The police say they have now received two complaints relating to the resignation of the Justice Minister, Judith Collins, at the weekend, and both are being assessed.
One is from the Labour Party claiming people within the National Party, including Ms Collins, have breached numerous the Crimes Act by unlawful accessing computers, corruptly using information and intimidating witnesses.
The police will not reveal who made the other complaint.
The complaints relate to information published in Nicky Hager's book Dirty Politics and newly released emails suggesting right wing bloggers were running a smear campaign against New Zealand's financial watchdogs.
There are new allegations that bloggers Cameron Slater and Cathy Odgers were being paid to undermine and attack the Serious Fraud Office and Financial Markets Authority which were investigating Hanover Finance.

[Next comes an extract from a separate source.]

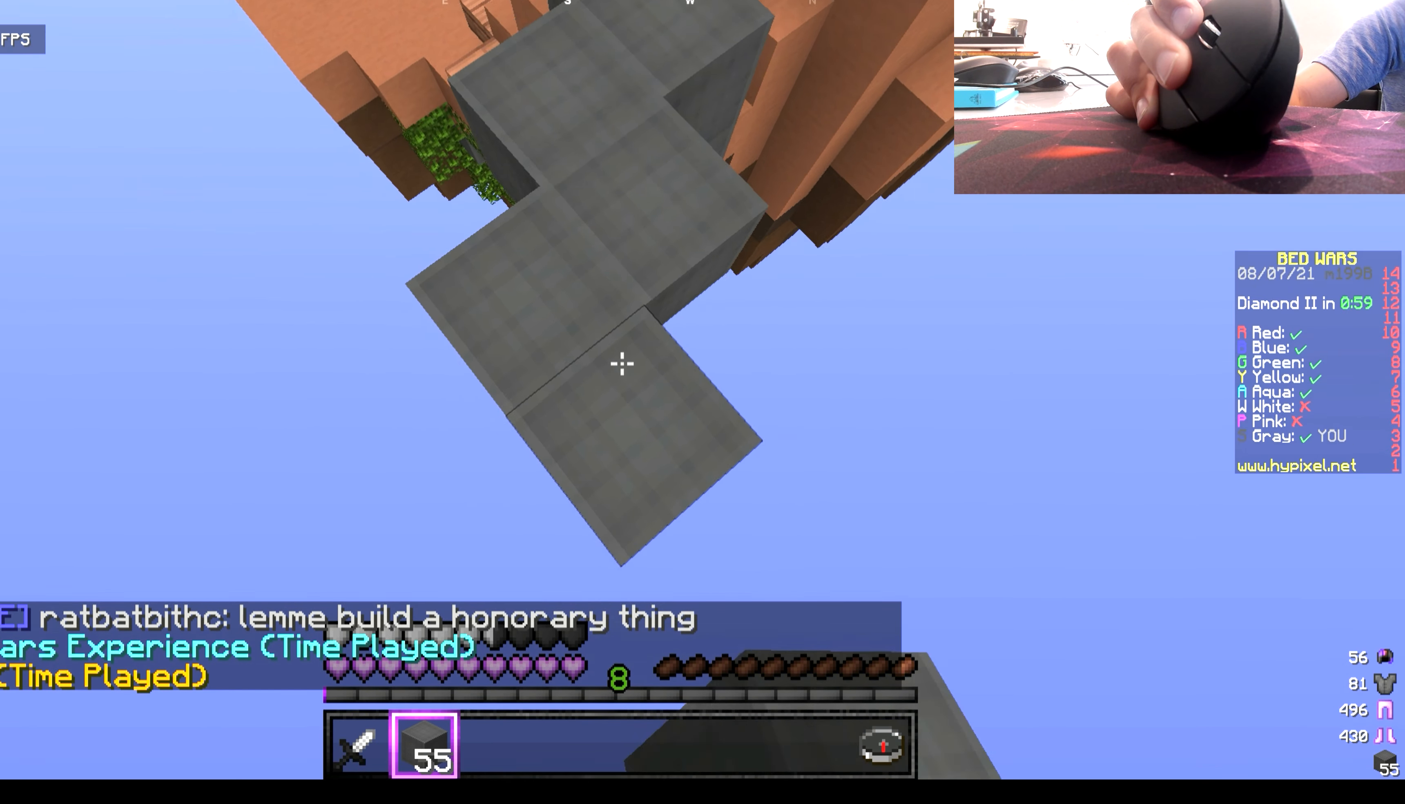
{"keys": ["s"], "mouse": ["right"], "events": []}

Ms Collins resigned as a minister at the weekend after an email from Mr Slater surfaced suggesting she had been involved in efforts to undermine the-then SFO director Adam Feeley in 2011. An official inquiry is to look at these accusations, which Ms Collins denies.
Deputy Labour Party leader and shadow Attorney-General David Parker has has written to Police Commissioner Mike Bush asking for an urgent investigation.
The complaint also asks police to look into the release of private information by Ms Collins, as well as the accessing of the Labour Party's computer system.
In the letter, Mr Parker writes that these were "serious matters that go to the heart of administration of justice in New Zealand and public confidence in democracy and the rule of law."
The complaint also covers the accessing of Labour Party computers by National and the leaking of private details of public servants to the bloggers.
While Mr Parker believes police should act immediately to ensure evidence including computer records is secured, he told Radio New Zealand's Nine to Noon programme he was not trying to influence any investigation.
He said the decision was for Police Commissioner Mike Bush. "Whether he gets back to me or not, that's his choice."
Prime Minister John Key said Labour were "playing politics" over the investigation, and using it as an election issue.
"The Labour party can't win on the core issues, of the economy, law and order and education, they don't want to fight National at that level."